Vallejo, Calif., school district administrators are taking a rare approach when it comes to getting a $194 million bond before the city's voters this November.

They're asking Vice President Marianne Kearney-Brown and Trustee Ruscal Cayangyang to reconsider their respective "no" votes.

Vallejo High School
Vallejo High School

The five trustees were split 3-2 during the May 16 board meeting when it came to agreeing on whether to put the nearly $200 million bond on the ballot. Despite receiving a simple majority — placing a bond on the ballot requires a super majority of four trustees to approve the action.

Now, the district is asking Cayangyang and Kearney-Brown to rescind the board action from May 16 and vote again — this time voting "yes" to put the bond before the voters.

The district argues that since both were on the minority side of the vote — they are the only ones who can re-open the discussion and possible vote on the matter.

In a staff report, the district warned that without the bond or other funding sources, the district's facilities would continue to suffer.

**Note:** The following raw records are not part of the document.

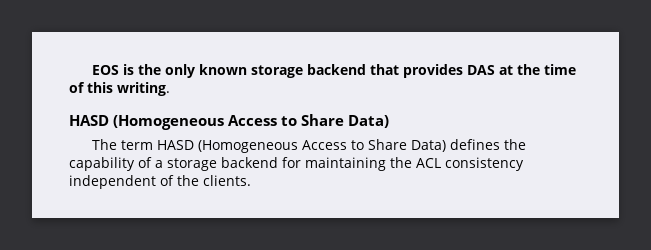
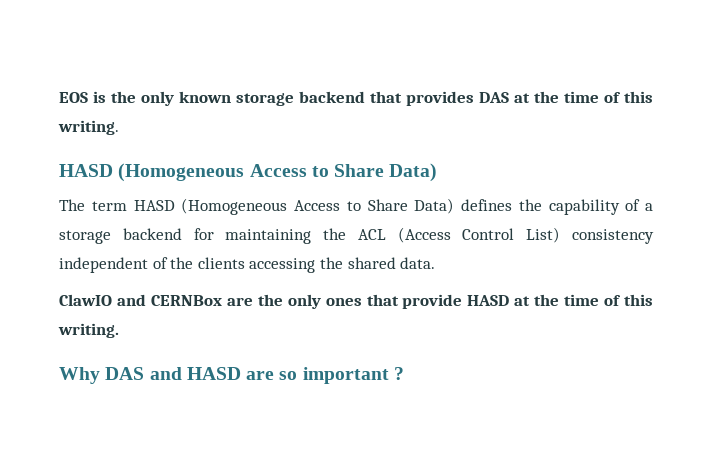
(441, 163) none -> [397,227,561,243] (Access Control List)
[203,175,251,186] clients. -> [197,257,436,273] [59,294,654,309] [58,323,119,338] [59,367,404,384] clients accessing the shared data. // ClawIO and CERNBox are the only ones that provide HASD at the time of this writing. // Why DAS and HASD are so important ?

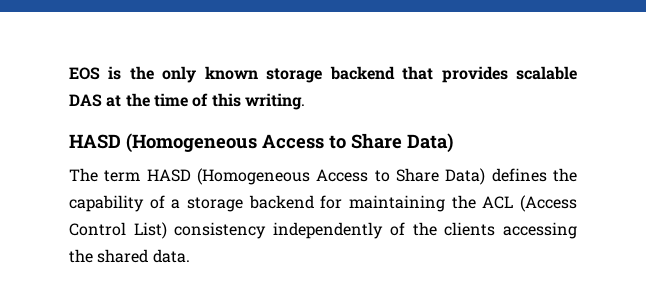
(474, 98) none -> [516,66,577,80] scalable
[59,257,148,273] independent -> [273,222,384,239] independently
[59,294,654,309] [58,323,119,338] [59,367,404,384] // ClawIO and CERNBox are the only ones that provide HASD at the time of this writing. // Why DAS and HASD are so important ? -> (190, 256) none

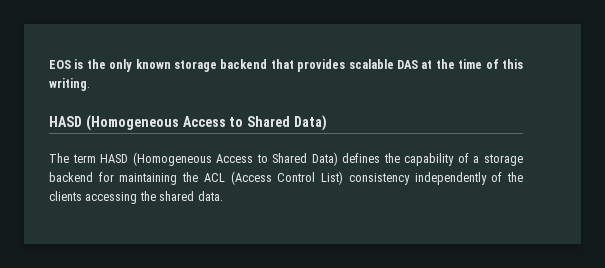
[351,133,402,149] Share -> [247,116,291,127] Shared
[396,168,439,182] Share -> [272,153,308,163] Shared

"In the absence of current sufficient district funds, state facility funds, or other local funds through parcel tax or local bonds, and with ongoing facility deterioration and likely ongoing district budget reductions, this district cannot adequately attend to the facility needs or make the improvements identified in the Facility Master Plan," staff wrote.

In the 2014 Facility Master Plan, the district identified $750 million in school facility needs and improvements with at least $251 million for infrastructure, security, and access needs.

"Without additional funds to make necessary improvements, not only will we continue to experience a negative impact on instruction and learning, we may incur further financial jeopardy by any number of potential catastrophic facility failures as a result of our inability to repair or replace," staff added.

Both Kearney-Brown and Cayangyang have previously expressed apprehension about the district's finances. They point to the recent release of a report from the Fiscal Crisis & Management Assistance Team (FCMAT) which found several issues within the district's business services division.

When the team visited the district last December, it discovered internal strife, lack of communication, overpayments to employees, and the division, overall, being overstaffed. Since that time, district officials have said they are working to straighten out the division.

Kearney-Brown also said she had concerns about how oversight of the bond would be structured and she questioned the bidding process for district contracts.

In response, the pair during the same May meeting offered to support placement of a $30 million bond on the ballot as a test run to see if the district manages the bond proceeds well. That idea was rejected by the board 2-3, with Board President Burky Worel and trustees Tony Ubalde and Bob Lawson against.